## 記事
2015年11月29日日曜日

ルカの福音書1章26節~38節「待降節(1)~おことばどおりこの身に~」


皆さまもご存知のように、全くキリスト教国とは言えない程、クリスチャンの少ない私たちの国日本でも、何故かクリスマスは好まれ、定着し、今では冬の風物詩の一つとなっています。私の家はクリスチャンホームではありませんでしたが、ケーキにプレゼントなど、子どもの頃クリスマスがとても楽しみな行事であったことは覚えています。

 それでは、このクリスマスを人々はいつ頃からお祝いし出したのでしょうか。昔ギリシャ・ローマの時代には、有名な人物の誕生日を祝う慣習があったそうです。しかも、生きている間にとどまらず、死後にも行われることがあったようで、哲学者のプラトンの誕生日などが祝われていました。その様な事から、キリスト教迫害の時代が終わりを告げた四世紀半ばから、ローマでは1225日にキリストの誕生を祝い出します。初めは日にもまちまちで、東方の教会では16日に行っていましたが、四世紀の終わりごとになると1225日が世界的に広まったと言われます。

 何故、1225日となったかと言うと、聖書的な根拠ではなく、当時ローマ人たちが「太陽の誕生日」として、この日を祝っていたことに関係していると言う説が有力なのだそうです。冬至を境に、日が長くなってゆく様子から、当時はこの日が太陽の誕生日とされていました。そして、太陽の誕生と言えば、世の光、義の太陽であるイエス・キリストとその誕生が連想され、教会では1225日がキリスト誕生をお祝いする日と決まったようです。

 昔は、クリスマスが何かキリスト教のお祭りの一つだとは思っても、それが何のお祝いであるのか知らなかった日本人も、今ではキリストの誕生を祝うことと理解しているように思われます。しかし、そのキリスト誕生の意味はと問われると、答えるに困る人が多いかもしれません。

 それに対して、キリスト誕生の意味を知っている私たちも、その意味を考え、思い巡らし、味わうことにどれ程時間を割いているかと問われると、心もとない気がします。そんな日々の生活の忙しさに追われがちな私たちのために用意されたのが待降節の礼拝です。今日から始まる待降節を、キリスト誕生の意味を考え、味わい、キリストを心にお迎えする時として過ごしてゆけたらと思います。

 さて、今日取り上げたのは、御使いガブリエルがマリヤに「あなたは神の子を宿している」と告げた、有名な受胎告知の場面です。

 

 1:26~29「ところで、その六か月目に、御使いガブリエルが、神から遣わされてガリラヤのナザレという町のひとりの処女のところに来た。この処女は、ダビデの家系のヨセフという人のいいなずけで、名をマリヤといった。御使いは、はいって来ると、マリヤに言った。「おめでとう、恵まれた方。主があなたとともにおられます。」しかし、マリヤはこのことばに、ひどくとまどって、これはいったい何のあいさつかと考え込んだ。」

## 指示 1
記事によると、ギリシャ・ローマの時代に死後も誕生日が祝われていた人物として挙げられているのは誰ですか。
## 指示 2
受胎告知を扱った記事の続きを書いてください。
この後の一覧は、記事とは別の資料です。

## 提供資料

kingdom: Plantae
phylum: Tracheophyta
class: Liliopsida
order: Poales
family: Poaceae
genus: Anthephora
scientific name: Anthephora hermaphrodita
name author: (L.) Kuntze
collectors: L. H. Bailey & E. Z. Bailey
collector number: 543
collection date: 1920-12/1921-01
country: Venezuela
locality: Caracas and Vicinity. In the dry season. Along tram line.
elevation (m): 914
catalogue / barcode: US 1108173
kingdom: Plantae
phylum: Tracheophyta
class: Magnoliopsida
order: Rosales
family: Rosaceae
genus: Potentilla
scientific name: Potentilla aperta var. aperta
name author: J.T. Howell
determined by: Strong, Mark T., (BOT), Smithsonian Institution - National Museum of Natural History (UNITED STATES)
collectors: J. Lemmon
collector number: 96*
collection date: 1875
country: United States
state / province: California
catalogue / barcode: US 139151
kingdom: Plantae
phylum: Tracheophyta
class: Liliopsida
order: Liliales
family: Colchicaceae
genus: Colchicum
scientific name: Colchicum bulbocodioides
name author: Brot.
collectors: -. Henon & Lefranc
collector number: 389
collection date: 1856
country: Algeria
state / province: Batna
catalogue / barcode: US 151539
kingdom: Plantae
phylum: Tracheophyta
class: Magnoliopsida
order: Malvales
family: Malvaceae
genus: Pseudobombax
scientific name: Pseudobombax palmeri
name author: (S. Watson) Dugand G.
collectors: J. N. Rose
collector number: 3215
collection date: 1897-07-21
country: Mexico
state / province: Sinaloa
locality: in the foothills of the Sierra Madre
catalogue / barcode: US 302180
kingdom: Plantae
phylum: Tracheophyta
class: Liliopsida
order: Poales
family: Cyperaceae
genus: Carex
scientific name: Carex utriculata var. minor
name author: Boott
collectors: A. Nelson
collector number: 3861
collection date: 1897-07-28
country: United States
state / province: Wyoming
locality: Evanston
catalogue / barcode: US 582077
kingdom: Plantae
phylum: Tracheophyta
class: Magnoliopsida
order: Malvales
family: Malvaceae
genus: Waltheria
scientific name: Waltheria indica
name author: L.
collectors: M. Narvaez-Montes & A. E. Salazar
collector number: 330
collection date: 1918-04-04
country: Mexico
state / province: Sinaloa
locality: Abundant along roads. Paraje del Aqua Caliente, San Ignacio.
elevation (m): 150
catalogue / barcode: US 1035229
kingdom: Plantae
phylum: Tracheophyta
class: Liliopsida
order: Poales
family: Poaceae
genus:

## 最終結果 1
哲学者のプラトンです。

## 最終結果 2
 

 マリヤは、ガリラヤのナザレと言う町に住んでいたとあります。その頃、ガリラヤ地方は都の人々から「異邦人の地ガリラヤ」と呼ばれ、見下されていました。ユダヤ人以外の外国人が多く住み、その影響を受けたガリラヤの人々も異邦人、つまり聖書の神様を信じることにおいて不熱心な、汚れた人々と考えられていました。特に、ナザレの町に関して言えば、「ナザレから何の良いものが出るか」と言われるほど、人々から蔑まれていたのです。

 さらに、マリヤは名もなき、十代の女性。いいなづけのヨセフも、有名なダビデ王の家系に属していましたが、今は貧しき村の大工にすぎません。もし、この様な夫婦から男の子が誕生したとして、その子に一体誰が注目するだろうかと思われるような人々だったのです。

 しかし、神様のみ心はここにあらわれていました。この世界を創造した神様の御眼は、社会から見下され、のけ者にされている人々に向けられている。神様の心は、いつも貧しさに悩み苦しむ、名もなき人々に向けられている。私たちの信じる神様はその様な人々のことを決して忘れず、心砕いておられるお方。この様な神様の姿、み心を確認したいところです。

 それにしても、です。突然現れた御使いに「おめでとう、恵まれた方」と言われたマリヤは、このことばにひどくとまどい、これは一体何のあいさつかと考え込んだとあります。当然のことと思われます。そこで、御使いガブリエルは彼女が受けた恵みとは何であるのかを語り始めます。

 

 1:30~33「すると御使いが言った。「こわがることはない。マリヤ。あなたは神から恵みを受けたのです。ご覧なさい。あなたはみごもって、男の子を産みます。名をイエスとつけなさい。その子はすぐれた者となり、いと高き方の子と呼ばれます。また、神である主は彼にその父ダビデの王位をお与えになります。彼はとこしえにヤコブの家を治め、その国は終わることがありません。」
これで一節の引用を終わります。